So I found the problem that I described in an earlier thread. Apparently there is a bug in the function “nppiResize_8u_C1R” (and possibly others).
The problem is that in CUDA 4.0 one can not execute two nppiResize_8u_C1R functions concurrently. They both operate on different data and share no resources, yet they cause data errors when running at the same time. I could resolve it by encapsulating all the resize functions in a Mutex to ensure serial execution. But I guess there’s just some bug and it should be possible to run them concurrently when no data is shared.
No other functions, be it NPP or my own kernels, seem to have this problem in my code. Looks like it’s something specific to these resize functions that now shows up with the shared context for different threads in 4.0
As stated, I use the latest CUDA 4.0 on a 32-bit machine. Hopefully someone can take a look.
No, I’m running two threads that both call nppiResize for separate input and output data. The way I understand it nppSetStream() would not make much sense because the other thread could change the stream at any time.
SO they might not execute concurrently on the GPU and I don’t actually care for now. What I care about is that they cause errors when called from parallel threads. This wasn’t the case in CUDA 3.2 due to the different device contexts but has shown up now.
As I said, when I serialize the calls from my parallel threads with a mutex it works fine, but as the resize function seems to be the only one (so far) having that problem I suspect it’s a bug.
I think that it’s a bug like you say. I looked at the primitive in question and I have a theory about what causes this.

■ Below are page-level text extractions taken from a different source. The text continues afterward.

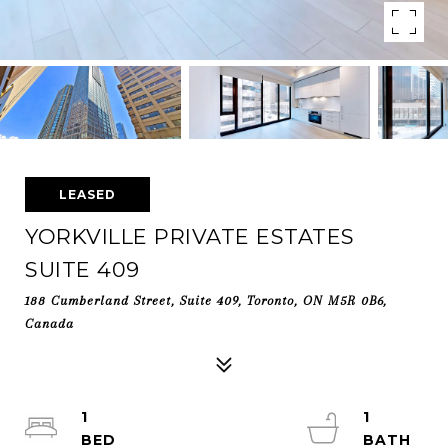
LEASED
YORKVILLE PRIVATE ESTATES
SUITE 409
188 Cumberland Street, Suite 409, Toronto, ON M5R 0B6,
Canada
1
1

If my theory about the cause turns out to be right, then there should be many more primitives that can cause problems. But it’s not deterministic, i.e. depends on the progress the various threads make through the host-code of the primitive.
I’ll file an internal bug for this. You should expect a fix for this for 4.1 release. Until then putting pretty much any NPP call into a critical section might be the proper work around. In fact our fix for 4.1 will probably do exactly that internally to the primitives affected.